As an Australian married to a British citizen, she was granted a visa to come to the UK after more than a decade living in Hong Kong, but her son was barred under the complex rules that govern dependents
Even though her former husband - a senior executive of a major international corporation - had consented to their son relocating, the rules dictated that unless she had “sole responsibility” for her son, she had to show “serious and compelling family or other considerations which make exclusion of the child undesirable”.
It has now emerged that the Home Office failed to consider documents showing her ex-husband consented and the fact it was backed by the court order.
“It appears that the person who assessed your son’s application did not have sight of the additional documents you sent before they made the decision,” she was told by a Home Office official.

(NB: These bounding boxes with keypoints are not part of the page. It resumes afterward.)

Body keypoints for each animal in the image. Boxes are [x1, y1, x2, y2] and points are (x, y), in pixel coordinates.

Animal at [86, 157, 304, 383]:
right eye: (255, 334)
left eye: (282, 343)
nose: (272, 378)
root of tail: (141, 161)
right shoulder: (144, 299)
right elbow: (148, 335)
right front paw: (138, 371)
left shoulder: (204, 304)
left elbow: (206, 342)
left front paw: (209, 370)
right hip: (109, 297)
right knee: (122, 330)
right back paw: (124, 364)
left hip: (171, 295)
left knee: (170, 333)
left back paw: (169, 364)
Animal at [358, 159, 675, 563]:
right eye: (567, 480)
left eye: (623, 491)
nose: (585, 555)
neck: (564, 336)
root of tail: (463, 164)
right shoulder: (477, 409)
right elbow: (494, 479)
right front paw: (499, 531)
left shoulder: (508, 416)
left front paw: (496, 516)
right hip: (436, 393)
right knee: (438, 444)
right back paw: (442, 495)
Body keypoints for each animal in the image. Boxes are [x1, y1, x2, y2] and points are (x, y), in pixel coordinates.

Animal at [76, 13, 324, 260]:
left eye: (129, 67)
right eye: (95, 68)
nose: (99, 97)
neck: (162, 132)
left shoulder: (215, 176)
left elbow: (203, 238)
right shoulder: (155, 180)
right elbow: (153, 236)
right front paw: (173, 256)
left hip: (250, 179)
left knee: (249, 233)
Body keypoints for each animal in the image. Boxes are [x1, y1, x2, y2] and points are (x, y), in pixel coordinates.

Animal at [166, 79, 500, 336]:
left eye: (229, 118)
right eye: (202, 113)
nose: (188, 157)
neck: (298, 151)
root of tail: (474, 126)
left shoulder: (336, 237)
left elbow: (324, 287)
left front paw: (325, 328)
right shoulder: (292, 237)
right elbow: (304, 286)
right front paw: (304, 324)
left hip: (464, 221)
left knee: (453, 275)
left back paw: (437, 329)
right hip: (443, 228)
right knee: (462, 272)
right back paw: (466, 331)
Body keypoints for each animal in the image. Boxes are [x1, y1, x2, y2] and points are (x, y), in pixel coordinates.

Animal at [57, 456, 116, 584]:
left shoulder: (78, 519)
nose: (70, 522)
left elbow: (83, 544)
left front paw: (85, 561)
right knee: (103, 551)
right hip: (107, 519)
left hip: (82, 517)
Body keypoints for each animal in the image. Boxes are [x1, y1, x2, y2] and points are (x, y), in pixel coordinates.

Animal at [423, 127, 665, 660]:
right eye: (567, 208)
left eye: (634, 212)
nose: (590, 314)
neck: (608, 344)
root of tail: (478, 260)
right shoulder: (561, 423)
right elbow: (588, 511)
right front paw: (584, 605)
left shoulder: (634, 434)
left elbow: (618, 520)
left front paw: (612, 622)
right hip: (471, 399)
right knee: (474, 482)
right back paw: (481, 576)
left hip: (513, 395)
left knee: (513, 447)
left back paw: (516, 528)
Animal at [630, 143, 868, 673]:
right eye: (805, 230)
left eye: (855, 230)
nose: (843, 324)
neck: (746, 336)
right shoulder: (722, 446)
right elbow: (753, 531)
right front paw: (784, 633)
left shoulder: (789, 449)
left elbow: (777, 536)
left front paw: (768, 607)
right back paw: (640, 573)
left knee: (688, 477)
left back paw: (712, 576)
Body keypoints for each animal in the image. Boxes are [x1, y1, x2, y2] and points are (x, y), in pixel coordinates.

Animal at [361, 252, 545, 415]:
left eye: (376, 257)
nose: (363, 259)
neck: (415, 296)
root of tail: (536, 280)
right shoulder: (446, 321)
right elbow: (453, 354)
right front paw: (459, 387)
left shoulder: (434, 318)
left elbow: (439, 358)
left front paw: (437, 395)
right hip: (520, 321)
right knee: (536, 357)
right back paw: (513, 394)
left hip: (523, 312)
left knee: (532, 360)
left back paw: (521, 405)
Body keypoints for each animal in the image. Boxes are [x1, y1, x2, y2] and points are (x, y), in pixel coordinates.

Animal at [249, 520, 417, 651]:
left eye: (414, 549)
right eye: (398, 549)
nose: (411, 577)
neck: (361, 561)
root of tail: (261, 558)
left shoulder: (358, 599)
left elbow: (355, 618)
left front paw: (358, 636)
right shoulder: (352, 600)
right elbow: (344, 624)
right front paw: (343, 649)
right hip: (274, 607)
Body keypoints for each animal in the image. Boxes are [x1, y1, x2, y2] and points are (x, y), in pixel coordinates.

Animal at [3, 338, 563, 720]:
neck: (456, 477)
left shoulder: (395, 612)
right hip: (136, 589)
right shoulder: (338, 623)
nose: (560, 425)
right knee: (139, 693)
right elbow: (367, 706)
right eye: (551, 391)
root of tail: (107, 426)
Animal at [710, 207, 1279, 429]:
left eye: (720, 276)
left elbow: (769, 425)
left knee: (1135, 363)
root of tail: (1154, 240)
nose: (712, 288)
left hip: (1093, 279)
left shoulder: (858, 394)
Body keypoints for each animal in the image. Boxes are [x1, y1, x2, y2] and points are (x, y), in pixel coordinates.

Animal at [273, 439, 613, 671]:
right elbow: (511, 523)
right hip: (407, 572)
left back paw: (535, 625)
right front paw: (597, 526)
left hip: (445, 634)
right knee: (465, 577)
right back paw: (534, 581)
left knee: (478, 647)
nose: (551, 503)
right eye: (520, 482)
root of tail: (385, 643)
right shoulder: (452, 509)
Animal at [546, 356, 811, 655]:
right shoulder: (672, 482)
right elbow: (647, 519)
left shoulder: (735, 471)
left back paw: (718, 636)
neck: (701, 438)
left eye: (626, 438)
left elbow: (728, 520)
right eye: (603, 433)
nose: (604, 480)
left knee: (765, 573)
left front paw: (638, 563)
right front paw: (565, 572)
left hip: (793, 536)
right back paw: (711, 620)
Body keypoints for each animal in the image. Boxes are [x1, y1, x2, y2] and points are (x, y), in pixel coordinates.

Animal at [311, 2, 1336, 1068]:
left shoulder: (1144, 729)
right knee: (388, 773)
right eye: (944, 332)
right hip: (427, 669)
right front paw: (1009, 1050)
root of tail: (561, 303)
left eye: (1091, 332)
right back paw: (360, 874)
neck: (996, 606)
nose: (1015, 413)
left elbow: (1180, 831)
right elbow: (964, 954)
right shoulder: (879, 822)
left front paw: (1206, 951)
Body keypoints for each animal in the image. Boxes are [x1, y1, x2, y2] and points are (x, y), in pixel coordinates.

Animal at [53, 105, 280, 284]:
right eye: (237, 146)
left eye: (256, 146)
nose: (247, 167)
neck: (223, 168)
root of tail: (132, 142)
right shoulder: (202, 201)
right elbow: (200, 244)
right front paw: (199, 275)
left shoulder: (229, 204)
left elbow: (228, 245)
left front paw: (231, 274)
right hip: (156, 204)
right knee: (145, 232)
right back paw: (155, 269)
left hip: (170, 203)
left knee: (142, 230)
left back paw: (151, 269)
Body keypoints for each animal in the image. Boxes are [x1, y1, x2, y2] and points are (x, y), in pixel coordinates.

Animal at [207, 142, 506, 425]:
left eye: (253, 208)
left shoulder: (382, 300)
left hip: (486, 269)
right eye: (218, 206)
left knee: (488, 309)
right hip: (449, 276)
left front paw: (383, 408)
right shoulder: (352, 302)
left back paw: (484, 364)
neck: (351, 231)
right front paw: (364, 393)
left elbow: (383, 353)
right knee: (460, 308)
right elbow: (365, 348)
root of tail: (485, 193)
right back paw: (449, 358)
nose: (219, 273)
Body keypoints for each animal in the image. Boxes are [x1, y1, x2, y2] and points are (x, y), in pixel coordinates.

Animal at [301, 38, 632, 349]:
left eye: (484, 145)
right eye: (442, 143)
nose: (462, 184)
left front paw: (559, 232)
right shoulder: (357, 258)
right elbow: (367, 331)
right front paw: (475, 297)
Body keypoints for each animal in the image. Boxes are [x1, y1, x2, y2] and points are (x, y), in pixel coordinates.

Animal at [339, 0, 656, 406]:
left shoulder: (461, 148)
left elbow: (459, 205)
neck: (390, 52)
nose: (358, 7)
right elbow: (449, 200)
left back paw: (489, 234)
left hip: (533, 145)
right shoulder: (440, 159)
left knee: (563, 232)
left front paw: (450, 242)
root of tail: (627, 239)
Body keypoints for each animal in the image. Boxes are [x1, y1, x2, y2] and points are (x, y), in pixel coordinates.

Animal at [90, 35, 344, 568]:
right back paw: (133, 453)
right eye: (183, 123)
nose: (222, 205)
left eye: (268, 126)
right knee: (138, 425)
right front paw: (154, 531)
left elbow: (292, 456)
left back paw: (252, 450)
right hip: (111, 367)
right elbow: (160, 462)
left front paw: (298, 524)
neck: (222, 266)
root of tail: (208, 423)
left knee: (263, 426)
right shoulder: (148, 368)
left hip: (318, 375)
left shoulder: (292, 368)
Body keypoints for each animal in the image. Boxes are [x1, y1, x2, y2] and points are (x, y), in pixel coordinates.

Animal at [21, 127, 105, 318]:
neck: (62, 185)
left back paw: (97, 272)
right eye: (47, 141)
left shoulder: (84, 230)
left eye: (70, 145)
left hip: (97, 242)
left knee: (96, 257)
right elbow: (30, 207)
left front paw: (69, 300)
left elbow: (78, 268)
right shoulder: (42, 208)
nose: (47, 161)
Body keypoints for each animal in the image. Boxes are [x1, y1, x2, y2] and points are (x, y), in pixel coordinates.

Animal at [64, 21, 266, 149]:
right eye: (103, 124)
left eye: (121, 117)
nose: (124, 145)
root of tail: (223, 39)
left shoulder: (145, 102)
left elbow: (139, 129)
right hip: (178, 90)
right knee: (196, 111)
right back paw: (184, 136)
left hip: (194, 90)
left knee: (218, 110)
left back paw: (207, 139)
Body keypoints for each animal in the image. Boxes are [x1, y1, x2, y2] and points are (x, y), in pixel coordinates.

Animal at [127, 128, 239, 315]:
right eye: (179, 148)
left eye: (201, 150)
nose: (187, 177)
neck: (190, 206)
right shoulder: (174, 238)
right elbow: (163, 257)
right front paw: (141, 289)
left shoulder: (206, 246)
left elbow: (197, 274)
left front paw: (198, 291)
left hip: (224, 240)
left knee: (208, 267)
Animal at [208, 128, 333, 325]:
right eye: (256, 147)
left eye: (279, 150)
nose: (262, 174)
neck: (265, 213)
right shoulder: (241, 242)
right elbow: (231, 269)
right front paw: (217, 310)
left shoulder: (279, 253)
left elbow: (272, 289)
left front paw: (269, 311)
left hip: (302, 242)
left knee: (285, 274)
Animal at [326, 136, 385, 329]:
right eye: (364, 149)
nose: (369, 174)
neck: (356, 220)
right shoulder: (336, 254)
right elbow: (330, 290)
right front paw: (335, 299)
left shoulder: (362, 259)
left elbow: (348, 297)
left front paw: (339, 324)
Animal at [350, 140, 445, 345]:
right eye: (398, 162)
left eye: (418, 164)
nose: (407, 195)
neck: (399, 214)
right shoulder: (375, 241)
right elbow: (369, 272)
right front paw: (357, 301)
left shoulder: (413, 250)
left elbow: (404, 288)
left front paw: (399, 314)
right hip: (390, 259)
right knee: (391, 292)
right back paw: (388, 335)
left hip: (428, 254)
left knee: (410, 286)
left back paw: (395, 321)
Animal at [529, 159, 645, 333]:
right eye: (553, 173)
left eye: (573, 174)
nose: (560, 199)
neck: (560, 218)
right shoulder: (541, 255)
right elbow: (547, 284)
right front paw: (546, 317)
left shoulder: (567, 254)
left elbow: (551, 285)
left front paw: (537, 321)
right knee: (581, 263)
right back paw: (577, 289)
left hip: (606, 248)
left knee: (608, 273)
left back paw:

“I would like to sincerely apologise on behalf of the department for the circumstances that led to you feeling that you needed to raise your family’s situation through the media.
“I recognise the situation has caused you unnecessary stress. I will now reverse the decision and grant your son a visa as your dependent.”
Dr Richards said the family could now enjoy Christmas without the anxiety of a visa appeal and the fear of having to return to Hong Kong with Henry, who had only been granted visitor status.
“Henry is really relieved and happy. I don’t think he realised the enormity of it. He is quite mature and thoughtful for his age but he is still only 11,” she said.